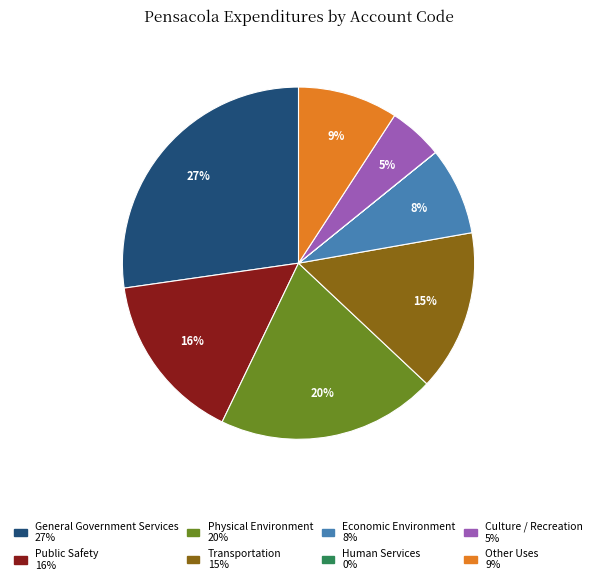

To the nearest percent, what portion does Public Safety represent?

16%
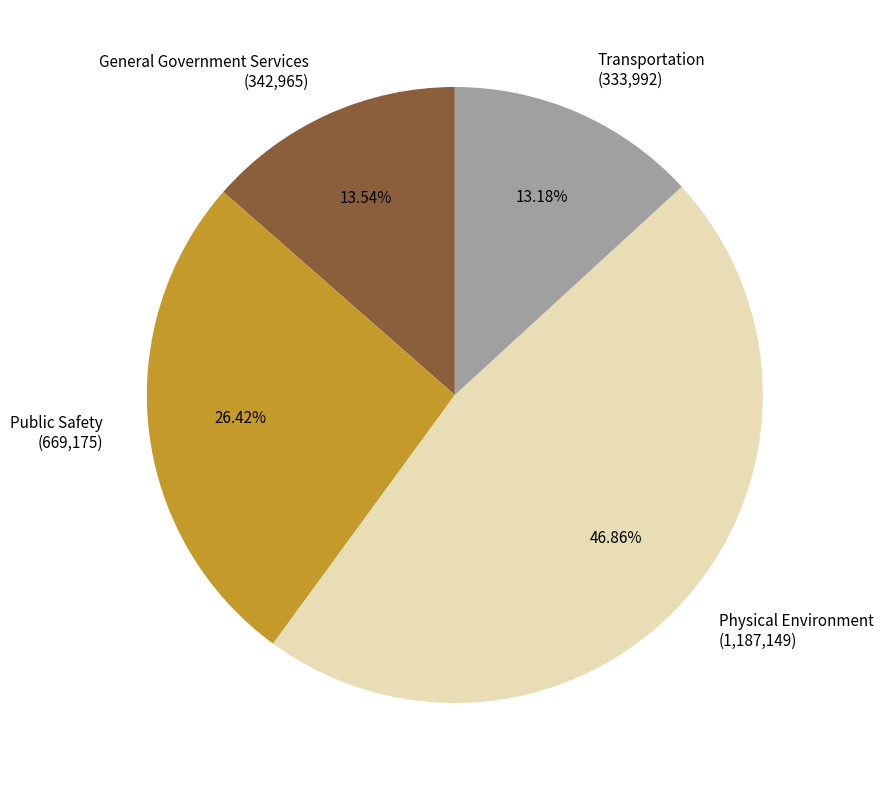

How many segments does this pie chart have?

4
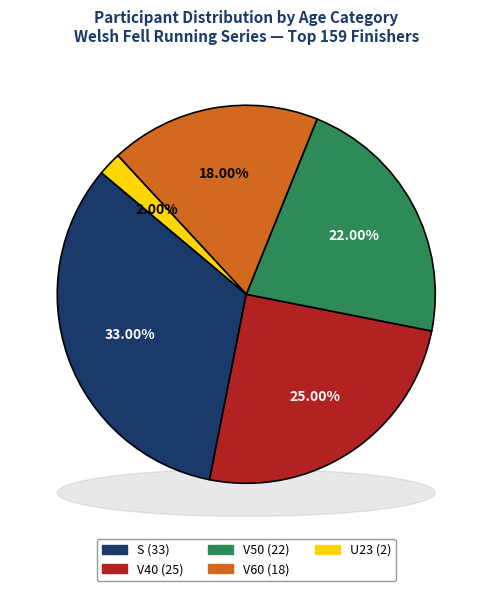

Count the number of slices in the pie.

5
━━━━━━━━
● **INSTRUCTION**
Switch each "pie" in the records above to "donut" and write the records out again with nothing else changed. Leave out the pictures.

● **ANSWER**
To the nearest percent, what portion does Public Safety represent?

16%

How many segments does this donut chart have?

4

Count the number of slices in the donut.

5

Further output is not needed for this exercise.